9. The previous filing of any State tax returns by the applicant.

It seems clear from the above language that the Legislature intended by the general and unqualified use of the term ‘residents’ to distinguish this class of persons. Thus, the Legislature has made a distinction between residents and non residents. It would appear in the absence of any legislative direction otherwise that the above-mentioned ‘fact-plus-intention’ test should be applied to determine if an individual is a resident or a nonresident of the state in each particular case.

A “legal residence” is a location where a person is presently living with the present intention of making it his permanent abode. A person may have several temporary local residences, but can have only one legal residence. A legal residence, or domicile, is the place where a person has fixed an abode with the present intention of making it their permanent home.

“Legal residence” is defined as the “permanent fixed place of abode which person intends to be his residence and to which he intends to return despite… temporary absences.” Black’s Law Dictionary 807 (5th Ed.1979)

While subjective intention is the best evidence of “legal residence,” the courts have clearly recognized that residence may be established by objective facts as well. Residence is a matter of objective fact, although subjective intent is the best proof of domicile, this is not to suggest that proof of legal residence cannot be measured by objective factors.

If you elect to be a citizen of the United States or a US citizen by signing on a government form, you simultaneously elect to be a “resident” of your State. All of this deceptive legal language is necessary for the government’s legal purposes because the States have been conquered and occupied, but not completely absorbed by the federal authority.

A Tenth Amendment limit on federal authority was affirmed in the recent Brady decision. Because the States accept federal funds and federal authority with the funds, it’s difficult to tell where martial law federal authority begins and federal authority from financial incentive ends. But, practically speaking, it does not matter in the legal system. The effect is the same.

Your Right to Travel or Liberty of Movement Right is a common law right and if you cannot get under the common law because you have statused yourself as a resident, you only have civil rights. Civil rights are the rights of 14th amendment citizens. They are legislated by Congress and are not the Bill of Rights rights.

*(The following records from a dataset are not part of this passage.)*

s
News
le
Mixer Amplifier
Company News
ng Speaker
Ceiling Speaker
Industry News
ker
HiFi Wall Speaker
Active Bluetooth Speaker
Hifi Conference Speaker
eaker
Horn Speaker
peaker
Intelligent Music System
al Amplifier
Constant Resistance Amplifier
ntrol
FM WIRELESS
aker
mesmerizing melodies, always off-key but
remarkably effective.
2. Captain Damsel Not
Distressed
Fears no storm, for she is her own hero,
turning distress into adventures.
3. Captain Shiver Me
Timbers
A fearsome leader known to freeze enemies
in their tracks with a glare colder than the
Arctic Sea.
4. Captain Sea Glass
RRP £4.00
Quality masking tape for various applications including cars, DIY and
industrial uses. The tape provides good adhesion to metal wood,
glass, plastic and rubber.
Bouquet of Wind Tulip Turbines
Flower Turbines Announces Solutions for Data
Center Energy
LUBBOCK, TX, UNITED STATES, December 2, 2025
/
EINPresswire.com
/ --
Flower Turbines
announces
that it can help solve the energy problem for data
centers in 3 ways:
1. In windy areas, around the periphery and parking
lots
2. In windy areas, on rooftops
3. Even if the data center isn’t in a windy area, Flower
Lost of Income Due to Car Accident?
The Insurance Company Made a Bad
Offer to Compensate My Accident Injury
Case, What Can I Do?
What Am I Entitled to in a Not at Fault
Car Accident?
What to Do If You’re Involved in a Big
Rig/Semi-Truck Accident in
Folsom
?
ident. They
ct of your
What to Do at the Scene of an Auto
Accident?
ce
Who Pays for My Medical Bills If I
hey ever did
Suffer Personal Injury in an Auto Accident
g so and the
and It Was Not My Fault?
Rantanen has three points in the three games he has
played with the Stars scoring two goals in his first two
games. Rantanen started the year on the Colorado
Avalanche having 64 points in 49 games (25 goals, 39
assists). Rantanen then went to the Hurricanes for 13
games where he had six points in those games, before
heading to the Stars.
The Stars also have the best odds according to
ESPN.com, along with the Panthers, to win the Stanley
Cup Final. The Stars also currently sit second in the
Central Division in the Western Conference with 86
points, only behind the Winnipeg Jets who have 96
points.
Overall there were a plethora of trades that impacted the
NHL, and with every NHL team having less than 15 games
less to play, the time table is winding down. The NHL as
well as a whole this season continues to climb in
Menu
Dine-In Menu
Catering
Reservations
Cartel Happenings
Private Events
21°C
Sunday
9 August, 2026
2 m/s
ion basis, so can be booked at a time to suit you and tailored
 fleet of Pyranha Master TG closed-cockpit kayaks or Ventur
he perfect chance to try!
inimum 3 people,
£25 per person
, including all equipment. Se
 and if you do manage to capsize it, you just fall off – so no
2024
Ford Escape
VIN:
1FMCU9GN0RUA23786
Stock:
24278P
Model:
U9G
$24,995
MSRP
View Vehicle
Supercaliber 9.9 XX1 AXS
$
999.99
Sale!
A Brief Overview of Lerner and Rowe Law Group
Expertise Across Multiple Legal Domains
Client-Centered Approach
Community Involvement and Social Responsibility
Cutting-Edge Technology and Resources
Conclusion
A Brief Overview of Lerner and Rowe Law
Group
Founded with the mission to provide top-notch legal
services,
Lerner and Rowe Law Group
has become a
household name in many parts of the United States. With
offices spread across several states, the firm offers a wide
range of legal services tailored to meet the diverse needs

Congress has not legislated a right to travel. I have seen the proposition that a State cannot interfere with your 14th Amendment right to go on the highways from State to State. The right to go on the highways among the several States without State interference has been held by the court to be a 14th Amendment Constitutional right.

But the case in question did not involve “reasonable state regulation” like insurance and tags and licenses and I think that has been upheld against “residents” on numerous occasions. And residents in court are in a civil law venue under martial law.

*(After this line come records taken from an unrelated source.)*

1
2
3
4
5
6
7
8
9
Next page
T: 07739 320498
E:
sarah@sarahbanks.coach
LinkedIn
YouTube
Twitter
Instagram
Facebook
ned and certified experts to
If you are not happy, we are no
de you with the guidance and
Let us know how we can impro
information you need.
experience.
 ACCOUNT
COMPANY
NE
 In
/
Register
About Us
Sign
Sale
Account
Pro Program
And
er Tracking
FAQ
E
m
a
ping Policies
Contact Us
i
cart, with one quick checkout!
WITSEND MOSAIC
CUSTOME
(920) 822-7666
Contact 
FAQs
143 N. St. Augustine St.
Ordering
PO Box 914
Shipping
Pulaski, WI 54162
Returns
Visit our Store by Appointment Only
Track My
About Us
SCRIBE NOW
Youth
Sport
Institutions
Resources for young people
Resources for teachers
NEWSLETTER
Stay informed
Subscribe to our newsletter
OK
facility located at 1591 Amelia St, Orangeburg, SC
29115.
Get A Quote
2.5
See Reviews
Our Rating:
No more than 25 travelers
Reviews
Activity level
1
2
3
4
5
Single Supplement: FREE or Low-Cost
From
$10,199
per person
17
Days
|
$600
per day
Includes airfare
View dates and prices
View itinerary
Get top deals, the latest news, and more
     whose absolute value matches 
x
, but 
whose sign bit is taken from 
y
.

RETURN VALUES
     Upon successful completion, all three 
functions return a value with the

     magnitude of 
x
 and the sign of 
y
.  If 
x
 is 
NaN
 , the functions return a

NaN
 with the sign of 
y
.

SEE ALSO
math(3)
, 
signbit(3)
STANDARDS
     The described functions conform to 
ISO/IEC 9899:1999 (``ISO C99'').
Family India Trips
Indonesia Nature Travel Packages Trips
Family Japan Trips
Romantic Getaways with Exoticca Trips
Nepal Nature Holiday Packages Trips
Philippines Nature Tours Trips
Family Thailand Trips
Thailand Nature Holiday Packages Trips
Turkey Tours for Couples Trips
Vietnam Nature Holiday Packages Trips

So, your right to travel without license, tags, and insurance is there in the common law if you can get statused to be under its protection and IF you can deal with the law martial law enforcement officers, judges, and procedures.

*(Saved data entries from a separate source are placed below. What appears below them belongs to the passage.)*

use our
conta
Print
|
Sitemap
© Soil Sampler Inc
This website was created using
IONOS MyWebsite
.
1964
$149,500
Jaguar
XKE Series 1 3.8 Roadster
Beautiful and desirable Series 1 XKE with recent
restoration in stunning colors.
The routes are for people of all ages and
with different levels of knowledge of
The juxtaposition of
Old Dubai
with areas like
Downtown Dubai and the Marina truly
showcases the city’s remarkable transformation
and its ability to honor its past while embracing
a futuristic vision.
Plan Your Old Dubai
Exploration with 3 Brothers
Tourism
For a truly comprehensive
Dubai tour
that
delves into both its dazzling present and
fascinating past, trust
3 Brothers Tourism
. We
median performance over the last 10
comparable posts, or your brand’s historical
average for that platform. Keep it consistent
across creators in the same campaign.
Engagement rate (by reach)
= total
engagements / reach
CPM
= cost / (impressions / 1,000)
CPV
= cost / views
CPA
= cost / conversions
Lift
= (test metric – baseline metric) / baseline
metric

Common law abatement pleas can keep you out of their traffic court, but I don’t yet know how you get your impounded car back. This common law right could be extinguished by a treaty, but so far as I know has not been, yet.

In conclusion, it is our opinion, unless judicially determined otherwise, that the word ‘resident’ as used in the Law, means a person who makes his home or place of abode within the geographical boundaries of the State with no present intention of moving outside the State or district.

Now understanding the useage of the word, look around at it applied to many situations where jurisdiction is assumed, e.g. RESERVATION, RESET, RESTORE all presumptions of a faulty state, needing some sort of correctional application to address non members and incorporate all persons within its quasi boarders.